▶ PAGE EXTRACT
┄┄┄┄┄┄

Course Activities and Design
Instructors may employ the use of worksheets, textbooks, online software, mini-lectures, and/or group work.
Outcome Assessment Strategies
Assessment shall include at least two of the following measures:
1. Active participation/effort
2. Personal program/portfolios
3. Individual student conference
4. Assignments
5. Pre/post evaluations
6. Tests/Quizzes
Course Content (Themes, Concepts, Issues and Skills)
Items from the course content may be chosen as appropriate for each student and some students may even work on content from other ALC courses as deemed appropriate by the instructor.
Introductory Algebra II (MTH 65)
THEMES:
Introductory algebraic and geometric manipulations useful in STEM courses
SKILLS:
- Polynomial Expressions and Exponents
- Develop exponent rules including for negative exponents and apply them when helpful in algebraic manipulations.
- Add, subtract, multiply and square polynomials.
- Divide polynomials by a monomial.
- Convert between scientific notation and standard form to demonstrate an understanding of magnitude.
- Perform multiplication and division operations in scientific notation in context.

┄┄┄┄┄┄

▶ SUPPLIED INFORMATION
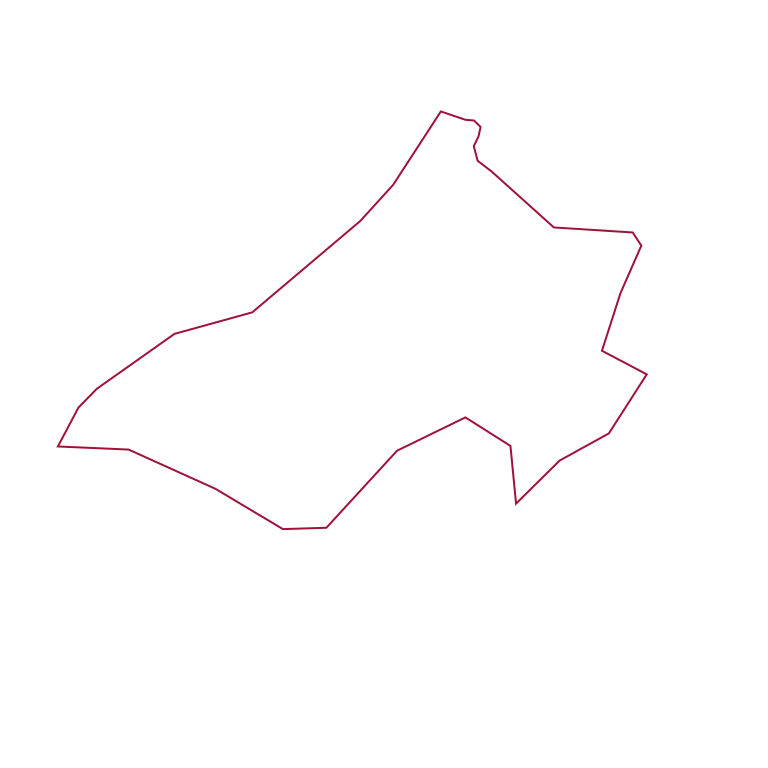 map outline of Jaunpils (Natural Earth projection), rotated 139°
{"feature_id": "LVA-5763", "entity_name": "Jaunpils", "entity_type": "Municipality", "adm_level": 1, "iso_a3": "LVA", "parent_name": "Latvia", "parent_adm1": "", "projection": "natural_earth1", "projection_center": [22.921, 56.775], "detail": "fine", "context": "isolated", "style": "outline", "palette": "rose", "viewbox_px": 768, "rotation_deg": 139, "n_neighbors": 0, "source": "natural_earth", "source_scale": "10m", "svg_char_len": 548}
<svg xmlns="http://www.w3.org/2000/svg" viewBox="0 0 768 768"><g transform="rotate(139 384 384)"><path d="M603.8,568.8L509.2,559.3L436.4,524.5L294.8,522.6L246.5,528.3L162.3,552.4L149.3,530.1L143.2,523.8L142.5,514.6L150.2,508.9L160.2,504.6L166.9,491.0L163.4,473.9L153.1,390.7L96.9,335.2L99.0,319.6L145.8,297.5L197.7,266.1L179.4,218.9L246.7,199.2L301.7,211.0L362.8,207.1L329.2,254.3L344.5,305.4L417.9,325.1L521.8,313.3L555.5,340.8L580.0,415.5L619.8,502.1L671.1,550.8L630.0,566.7L603.8,568.8Z" fill="none" stroke="#9f1239" stroke-width="2"/></g></svg>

┄┄┄┄┄┄

▶ TASK REQUIREMENTS
In the course outline, at least how many of the listed assessment measures must be included?

▶ REPLY TO THE EXERCISE
At least two of the listed measures.